> [PROBLEM]:
Look through the lines below and copy each one that includes "Karo".

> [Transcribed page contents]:
——
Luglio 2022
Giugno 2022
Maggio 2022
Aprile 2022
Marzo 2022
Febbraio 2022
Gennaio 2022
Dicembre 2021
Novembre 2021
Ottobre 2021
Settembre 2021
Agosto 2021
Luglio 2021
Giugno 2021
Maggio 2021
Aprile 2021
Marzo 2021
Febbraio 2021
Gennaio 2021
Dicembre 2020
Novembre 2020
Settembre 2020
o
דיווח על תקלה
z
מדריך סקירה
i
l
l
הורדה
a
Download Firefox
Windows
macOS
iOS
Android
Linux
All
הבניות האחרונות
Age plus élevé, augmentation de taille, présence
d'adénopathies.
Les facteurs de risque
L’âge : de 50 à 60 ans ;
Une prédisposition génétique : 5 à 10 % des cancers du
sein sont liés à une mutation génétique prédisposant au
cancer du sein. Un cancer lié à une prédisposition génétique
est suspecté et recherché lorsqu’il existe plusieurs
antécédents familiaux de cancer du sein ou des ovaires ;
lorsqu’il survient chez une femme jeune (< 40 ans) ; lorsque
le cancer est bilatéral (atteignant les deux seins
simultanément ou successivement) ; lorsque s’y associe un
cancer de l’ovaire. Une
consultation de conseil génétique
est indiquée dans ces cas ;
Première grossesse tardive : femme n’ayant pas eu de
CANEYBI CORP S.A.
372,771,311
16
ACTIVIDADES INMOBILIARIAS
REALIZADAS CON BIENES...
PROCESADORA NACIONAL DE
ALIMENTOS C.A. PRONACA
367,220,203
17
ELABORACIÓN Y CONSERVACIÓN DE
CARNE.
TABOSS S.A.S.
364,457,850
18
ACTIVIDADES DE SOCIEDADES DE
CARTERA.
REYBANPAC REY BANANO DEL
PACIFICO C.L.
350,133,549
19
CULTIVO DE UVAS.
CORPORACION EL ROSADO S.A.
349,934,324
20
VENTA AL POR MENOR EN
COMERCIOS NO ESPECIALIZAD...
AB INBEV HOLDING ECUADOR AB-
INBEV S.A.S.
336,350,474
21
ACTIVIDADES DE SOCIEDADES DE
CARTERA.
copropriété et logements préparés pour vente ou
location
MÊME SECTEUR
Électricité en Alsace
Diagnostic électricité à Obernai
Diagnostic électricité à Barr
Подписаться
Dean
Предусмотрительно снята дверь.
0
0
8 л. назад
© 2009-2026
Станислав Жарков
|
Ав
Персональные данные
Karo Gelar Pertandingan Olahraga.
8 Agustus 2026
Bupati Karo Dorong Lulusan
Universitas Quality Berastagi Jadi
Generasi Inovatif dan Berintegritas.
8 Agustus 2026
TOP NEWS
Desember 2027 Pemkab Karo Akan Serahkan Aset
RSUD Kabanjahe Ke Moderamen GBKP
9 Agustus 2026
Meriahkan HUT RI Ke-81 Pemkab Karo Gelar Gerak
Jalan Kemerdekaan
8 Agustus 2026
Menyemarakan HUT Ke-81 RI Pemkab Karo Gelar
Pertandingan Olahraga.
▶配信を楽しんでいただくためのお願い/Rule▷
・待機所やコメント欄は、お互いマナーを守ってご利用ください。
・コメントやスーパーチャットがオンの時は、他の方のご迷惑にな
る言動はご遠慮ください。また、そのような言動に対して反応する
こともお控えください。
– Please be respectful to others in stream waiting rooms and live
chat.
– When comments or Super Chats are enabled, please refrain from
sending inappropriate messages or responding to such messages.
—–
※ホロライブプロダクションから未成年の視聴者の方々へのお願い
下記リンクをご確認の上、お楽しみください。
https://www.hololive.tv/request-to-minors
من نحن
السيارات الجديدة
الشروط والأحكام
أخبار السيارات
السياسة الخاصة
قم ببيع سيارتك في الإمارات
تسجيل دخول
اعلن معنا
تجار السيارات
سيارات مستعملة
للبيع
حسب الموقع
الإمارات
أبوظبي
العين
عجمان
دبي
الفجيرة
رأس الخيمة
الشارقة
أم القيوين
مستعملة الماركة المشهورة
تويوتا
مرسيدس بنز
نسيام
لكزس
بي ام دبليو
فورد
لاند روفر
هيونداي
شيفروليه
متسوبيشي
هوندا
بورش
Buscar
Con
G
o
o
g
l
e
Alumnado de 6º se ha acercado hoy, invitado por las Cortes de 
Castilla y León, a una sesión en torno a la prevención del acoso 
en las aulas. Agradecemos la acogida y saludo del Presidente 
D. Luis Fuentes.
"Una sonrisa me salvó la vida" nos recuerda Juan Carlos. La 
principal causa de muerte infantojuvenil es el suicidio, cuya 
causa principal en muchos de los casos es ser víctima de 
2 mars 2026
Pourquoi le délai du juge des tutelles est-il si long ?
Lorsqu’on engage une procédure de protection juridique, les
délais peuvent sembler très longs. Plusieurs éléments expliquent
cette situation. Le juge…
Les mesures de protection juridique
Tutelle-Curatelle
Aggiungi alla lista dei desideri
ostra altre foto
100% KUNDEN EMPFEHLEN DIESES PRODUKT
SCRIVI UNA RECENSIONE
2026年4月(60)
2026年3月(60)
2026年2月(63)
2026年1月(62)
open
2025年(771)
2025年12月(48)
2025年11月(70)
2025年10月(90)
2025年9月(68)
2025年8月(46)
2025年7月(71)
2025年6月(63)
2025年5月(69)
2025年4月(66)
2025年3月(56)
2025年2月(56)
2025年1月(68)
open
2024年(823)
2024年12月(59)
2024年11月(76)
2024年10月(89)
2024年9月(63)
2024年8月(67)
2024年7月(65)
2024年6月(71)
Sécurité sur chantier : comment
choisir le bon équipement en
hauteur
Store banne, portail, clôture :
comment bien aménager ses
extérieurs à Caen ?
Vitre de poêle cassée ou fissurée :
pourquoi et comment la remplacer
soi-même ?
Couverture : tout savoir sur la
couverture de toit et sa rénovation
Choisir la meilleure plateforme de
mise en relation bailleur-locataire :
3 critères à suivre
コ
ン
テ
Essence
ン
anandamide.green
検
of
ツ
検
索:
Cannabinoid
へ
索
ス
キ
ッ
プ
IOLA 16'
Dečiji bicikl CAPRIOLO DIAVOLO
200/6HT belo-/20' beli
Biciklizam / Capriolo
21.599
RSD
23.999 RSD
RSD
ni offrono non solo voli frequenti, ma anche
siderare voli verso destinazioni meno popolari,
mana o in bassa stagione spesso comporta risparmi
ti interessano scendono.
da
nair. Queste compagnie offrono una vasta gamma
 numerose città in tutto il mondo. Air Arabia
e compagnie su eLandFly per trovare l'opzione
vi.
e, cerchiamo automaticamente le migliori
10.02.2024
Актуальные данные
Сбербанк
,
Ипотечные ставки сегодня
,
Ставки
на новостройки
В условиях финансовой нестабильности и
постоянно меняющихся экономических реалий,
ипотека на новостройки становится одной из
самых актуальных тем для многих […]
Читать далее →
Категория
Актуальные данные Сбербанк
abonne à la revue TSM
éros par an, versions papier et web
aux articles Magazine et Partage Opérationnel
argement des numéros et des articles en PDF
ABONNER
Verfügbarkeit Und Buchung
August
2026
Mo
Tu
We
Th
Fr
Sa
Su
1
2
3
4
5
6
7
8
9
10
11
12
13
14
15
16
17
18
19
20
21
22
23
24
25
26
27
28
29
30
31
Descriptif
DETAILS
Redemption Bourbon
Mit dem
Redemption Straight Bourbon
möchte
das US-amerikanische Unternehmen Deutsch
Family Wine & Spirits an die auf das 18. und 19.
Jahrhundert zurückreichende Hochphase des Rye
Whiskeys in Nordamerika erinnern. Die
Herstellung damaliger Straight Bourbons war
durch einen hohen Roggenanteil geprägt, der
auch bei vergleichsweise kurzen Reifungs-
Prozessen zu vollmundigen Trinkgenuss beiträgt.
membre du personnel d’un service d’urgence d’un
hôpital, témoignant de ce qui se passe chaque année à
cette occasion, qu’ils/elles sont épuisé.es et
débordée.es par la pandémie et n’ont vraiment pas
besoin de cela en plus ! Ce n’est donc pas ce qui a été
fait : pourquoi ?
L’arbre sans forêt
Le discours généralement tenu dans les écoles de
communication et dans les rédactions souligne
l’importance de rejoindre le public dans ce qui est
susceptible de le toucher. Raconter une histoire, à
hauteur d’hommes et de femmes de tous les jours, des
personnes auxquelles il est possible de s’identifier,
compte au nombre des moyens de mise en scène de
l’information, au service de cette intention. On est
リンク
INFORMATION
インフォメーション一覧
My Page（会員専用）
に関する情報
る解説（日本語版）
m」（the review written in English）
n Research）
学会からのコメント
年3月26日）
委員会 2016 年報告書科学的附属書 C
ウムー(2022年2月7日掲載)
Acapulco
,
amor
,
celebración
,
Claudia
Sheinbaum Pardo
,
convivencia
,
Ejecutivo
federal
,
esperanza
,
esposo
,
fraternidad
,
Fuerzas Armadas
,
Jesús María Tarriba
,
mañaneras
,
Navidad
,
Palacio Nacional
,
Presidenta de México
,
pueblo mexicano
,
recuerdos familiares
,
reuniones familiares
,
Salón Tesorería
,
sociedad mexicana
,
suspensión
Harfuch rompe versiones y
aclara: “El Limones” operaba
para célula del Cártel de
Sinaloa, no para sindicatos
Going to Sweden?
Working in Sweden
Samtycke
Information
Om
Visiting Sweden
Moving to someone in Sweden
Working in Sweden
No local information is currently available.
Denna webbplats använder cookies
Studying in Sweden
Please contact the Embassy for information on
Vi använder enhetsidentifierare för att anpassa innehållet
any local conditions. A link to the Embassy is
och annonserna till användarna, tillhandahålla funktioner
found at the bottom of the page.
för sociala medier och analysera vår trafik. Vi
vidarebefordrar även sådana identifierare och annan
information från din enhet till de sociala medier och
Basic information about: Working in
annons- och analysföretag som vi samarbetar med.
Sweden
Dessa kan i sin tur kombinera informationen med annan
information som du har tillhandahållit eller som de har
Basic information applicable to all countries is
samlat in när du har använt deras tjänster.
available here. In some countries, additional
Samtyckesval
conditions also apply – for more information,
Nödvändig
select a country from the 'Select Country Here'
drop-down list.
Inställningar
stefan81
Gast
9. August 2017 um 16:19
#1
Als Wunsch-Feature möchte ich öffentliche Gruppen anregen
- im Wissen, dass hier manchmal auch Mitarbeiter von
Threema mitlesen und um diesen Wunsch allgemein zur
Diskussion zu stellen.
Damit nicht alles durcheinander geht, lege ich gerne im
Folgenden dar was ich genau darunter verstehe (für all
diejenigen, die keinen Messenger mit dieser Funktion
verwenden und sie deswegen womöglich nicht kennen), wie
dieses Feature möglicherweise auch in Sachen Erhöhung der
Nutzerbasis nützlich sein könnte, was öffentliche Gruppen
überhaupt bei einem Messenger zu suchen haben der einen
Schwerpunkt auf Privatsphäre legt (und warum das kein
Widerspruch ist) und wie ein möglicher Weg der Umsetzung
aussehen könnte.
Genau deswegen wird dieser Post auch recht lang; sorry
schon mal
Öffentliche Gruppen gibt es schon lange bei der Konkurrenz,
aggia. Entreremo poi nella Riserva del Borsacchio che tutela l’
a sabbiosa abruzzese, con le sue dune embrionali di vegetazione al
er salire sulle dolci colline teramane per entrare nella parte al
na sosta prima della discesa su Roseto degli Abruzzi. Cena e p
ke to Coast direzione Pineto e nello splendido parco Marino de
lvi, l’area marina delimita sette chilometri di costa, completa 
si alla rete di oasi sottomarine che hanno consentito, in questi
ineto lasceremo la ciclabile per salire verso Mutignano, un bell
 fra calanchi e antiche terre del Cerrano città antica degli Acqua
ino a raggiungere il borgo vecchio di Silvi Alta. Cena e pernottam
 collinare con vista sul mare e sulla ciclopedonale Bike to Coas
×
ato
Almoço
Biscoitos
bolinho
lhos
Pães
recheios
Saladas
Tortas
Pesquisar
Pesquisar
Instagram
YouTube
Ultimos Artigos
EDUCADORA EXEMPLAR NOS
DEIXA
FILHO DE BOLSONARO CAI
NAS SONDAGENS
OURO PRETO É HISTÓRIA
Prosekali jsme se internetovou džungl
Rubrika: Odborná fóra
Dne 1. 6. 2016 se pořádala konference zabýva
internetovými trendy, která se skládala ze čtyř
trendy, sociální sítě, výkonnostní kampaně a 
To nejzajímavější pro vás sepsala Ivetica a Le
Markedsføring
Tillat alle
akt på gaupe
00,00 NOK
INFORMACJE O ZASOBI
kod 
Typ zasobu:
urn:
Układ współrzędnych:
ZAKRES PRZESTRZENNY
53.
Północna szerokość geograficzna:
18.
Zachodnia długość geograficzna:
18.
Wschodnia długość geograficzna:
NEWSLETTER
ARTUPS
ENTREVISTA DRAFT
——
> [RESPONSE FOR THIS EXERCISE]:
Karo Gelar Pertandingan Olahraga.
Bupati Karo Dorong Lulusan
Desember 2027 Pemkab Karo Akan Serahkan Aset
Meriahkan HUT RI Ke-81 Pemkab Karo Gelar Gerak
Menyemarakan HUT Ke-81 RI Pemkab Karo Gelar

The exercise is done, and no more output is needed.